● AIM OF THE EXERCISE: Would you return the entries exactly, with every line intact?

Data extracted from a collection
◇ ◇ ◇ ◇ ◇ ◇ ◇
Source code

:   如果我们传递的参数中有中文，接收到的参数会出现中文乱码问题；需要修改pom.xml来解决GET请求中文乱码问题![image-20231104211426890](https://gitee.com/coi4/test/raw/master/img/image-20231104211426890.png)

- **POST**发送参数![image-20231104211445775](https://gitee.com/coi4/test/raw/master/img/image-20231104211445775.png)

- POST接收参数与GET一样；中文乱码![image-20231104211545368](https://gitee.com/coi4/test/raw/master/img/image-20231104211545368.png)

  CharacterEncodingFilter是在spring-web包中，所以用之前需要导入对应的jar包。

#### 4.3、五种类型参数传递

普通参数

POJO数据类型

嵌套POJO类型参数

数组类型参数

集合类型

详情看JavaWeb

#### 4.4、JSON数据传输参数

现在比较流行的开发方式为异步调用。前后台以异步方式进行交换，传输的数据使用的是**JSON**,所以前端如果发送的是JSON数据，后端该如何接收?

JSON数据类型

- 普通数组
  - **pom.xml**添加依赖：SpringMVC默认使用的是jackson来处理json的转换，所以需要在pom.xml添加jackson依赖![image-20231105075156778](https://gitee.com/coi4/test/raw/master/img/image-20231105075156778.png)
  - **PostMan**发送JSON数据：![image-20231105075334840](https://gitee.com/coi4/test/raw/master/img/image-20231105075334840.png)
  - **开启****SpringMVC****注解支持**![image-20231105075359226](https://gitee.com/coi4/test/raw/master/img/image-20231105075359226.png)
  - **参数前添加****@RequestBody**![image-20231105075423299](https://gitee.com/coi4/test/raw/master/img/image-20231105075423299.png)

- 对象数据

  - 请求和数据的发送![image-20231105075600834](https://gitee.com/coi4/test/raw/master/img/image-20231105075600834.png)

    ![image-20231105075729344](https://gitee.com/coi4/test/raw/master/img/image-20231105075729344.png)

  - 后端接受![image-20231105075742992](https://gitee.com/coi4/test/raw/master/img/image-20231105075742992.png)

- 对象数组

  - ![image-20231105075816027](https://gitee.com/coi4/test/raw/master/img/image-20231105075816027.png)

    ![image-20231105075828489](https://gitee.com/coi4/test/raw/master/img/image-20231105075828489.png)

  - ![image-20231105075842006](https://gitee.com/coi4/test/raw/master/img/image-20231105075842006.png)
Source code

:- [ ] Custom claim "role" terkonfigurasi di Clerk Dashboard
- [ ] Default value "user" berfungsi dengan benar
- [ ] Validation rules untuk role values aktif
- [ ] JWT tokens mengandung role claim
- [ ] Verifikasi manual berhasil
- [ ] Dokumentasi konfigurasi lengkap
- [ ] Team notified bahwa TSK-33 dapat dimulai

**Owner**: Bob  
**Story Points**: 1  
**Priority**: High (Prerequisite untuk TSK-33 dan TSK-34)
◇ ◇ ◇ ◇ ◇ ◇ ◇
● ANSWER SPACE:
Source code

:   如果我们传递的参数中有中文，接收到的参数会出现中文乱码问题；需要修改pom.xml来解决GET请求中文乱码问题![image-20231104211426890](https://gitee.com/coi4/test/raw/master/img/image-20231104211426890.png)

- **POST**发送参数![image-20231104211445775](https://gitee.com/coi4/test/raw/master/img/image-20231104211445775.png)

- POST接收参数与GET一样；中文乱码![image-20231104211545368](https://gitee.com/coi4/test/raw/master/img/image-20231104211545368.png)

  CharacterEncodingFilter是在spring-web包中，所以用之前需要导入对应的jar包。

#### 4.3、五种类型参数传递

普通参数

POJO数据类型

嵌套POJO类型参数

数组类型参数

集合类型

详情看JavaWeb

#### 4.4、JSON数据传输参数

现在比较流行的开发方式为异步调用。前后台以异步方式进行交换，传输的数据使用的是**JSON**,所以前端如果发送的是JSON数据，后端该如何接收?

JSON数据类型

- 普通数组
  - **pom.xml**添加依赖：SpringMVC默认使用的是jackson来处理json的转换，所以需要在pom.xml添加jackson依赖![image-20231105075156778](https://gitee.com/coi4/test/raw/master/img/image-20231105075156778.png)
  - **PostMan**发送JSON数据：![image-20231105075334840](https://gitee.com/coi4/test/raw/master/img/image-20231105075334840.png)
  - **开启****SpringMVC****注解支持**![image-20231105075359226](https://gitee.com/coi4/test/raw/master/img/image-20231105075359226.png)
  - **参数前添加****@RequestBody**![image-20231105075423299](https://gitee.com/coi4/test/raw/master/img/image-20231105075423299.png)

- 对象数据

  - 请求和数据的发送![image-20231105075600834](https://gitee.com/coi4/test/raw/master/img/image-20231105075600834.png)

    ![image-20231105075729344](https://gitee.com/coi4/test/raw/master/img/image-20231105075729344.png)

  - 后端接受![image-20231105075742992](https://gitee.com/coi4/test/raw/master/img/image-20231105075742992.png)

- 对象数组

  - ![image-20231105075816027](https://gitee.com/coi4/test/raw/master/img/image-20231105075816027.png)

    ![image-20231105075828489](https://gitee.com/coi4/test/raw/master/img/image-20231105075828489.png)

  - ![image-20231105075842006](https://gitee.com/coi4/test/raw/master/img/image-20231105075842006.png)
Source code

:- [ ] Custom claim "role" terkonfigurasi di Clerk Dashboard
- [ ] Default value "user" berfungsi dengan benar
- [ ] Validation rules untuk role values aktif
- [ ] JWT tokens mengandung role claim
- [ ] Verifikasi manual berhasil
- [ ] Dokumentasi konfigurasi lengkap
- [ ] Team notified bahwa TSK-33 dapat dimulai

**Owner**: Bob  
**Story Points**: 1  
**Priority**: High (Prerequisite untuk TSK-33 dan TSK-34)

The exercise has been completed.